Your objective: Render the material as a JSON list of strings, one string per line, with blank lines and pictures left out.

Data supplied:
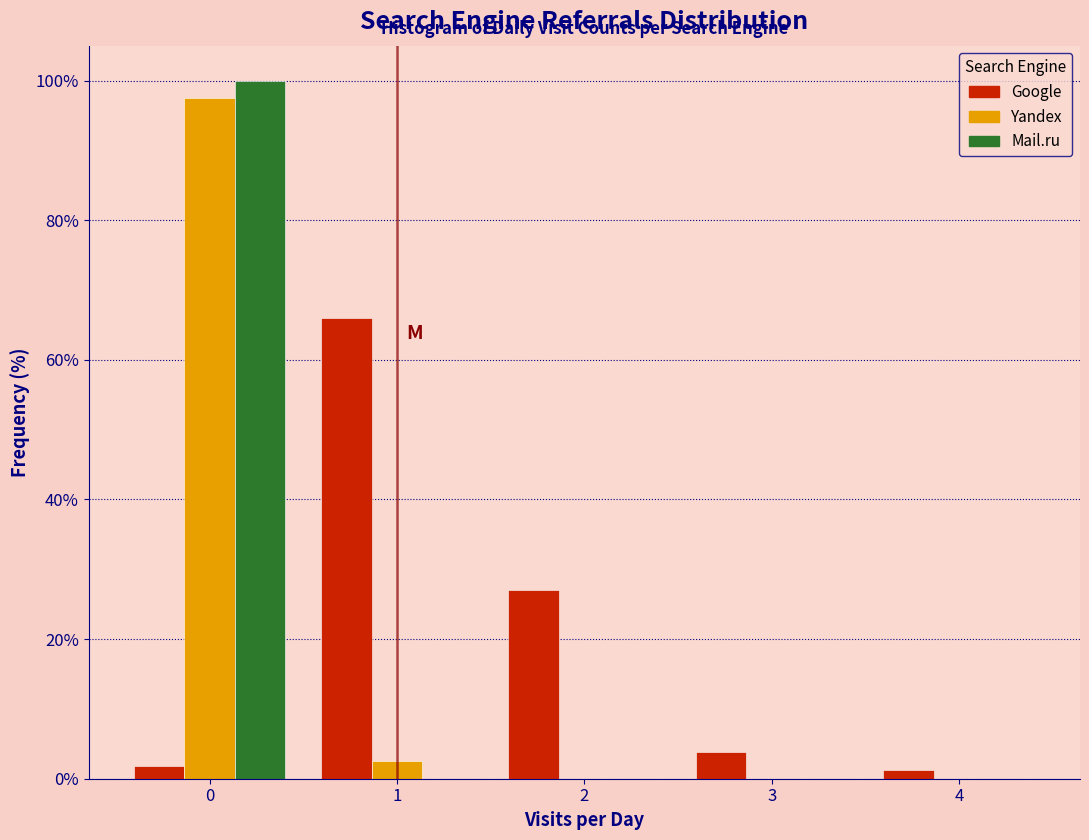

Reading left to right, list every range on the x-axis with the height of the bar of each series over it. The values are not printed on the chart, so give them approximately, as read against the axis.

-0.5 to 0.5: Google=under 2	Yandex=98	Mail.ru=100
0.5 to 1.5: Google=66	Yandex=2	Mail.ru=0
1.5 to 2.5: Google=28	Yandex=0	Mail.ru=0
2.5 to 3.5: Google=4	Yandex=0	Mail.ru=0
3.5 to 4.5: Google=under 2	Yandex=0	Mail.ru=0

Response area:
[
  "Reading left to right, list every range on the x-axis with the height of the bar of each series over it. The values are not printed on the chart, so give them approximately, as read against the axis.",
  "-0.5 to 0.5: Google=under 2\tYandex=98\tMail.ru=100",
  "0.5 to 1.5: Google=66\tYandex=2\tMail.ru=0",
  "1.5 to 2.5: Google=28\tYandex=0\tMail.ru=0",
  "2.5 to 3.5: Google=4\tYandex=0\tMail.ru=0",
  "3.5 to 4.5: Google=under 2\tYandex=0\tMail.ru=0"
]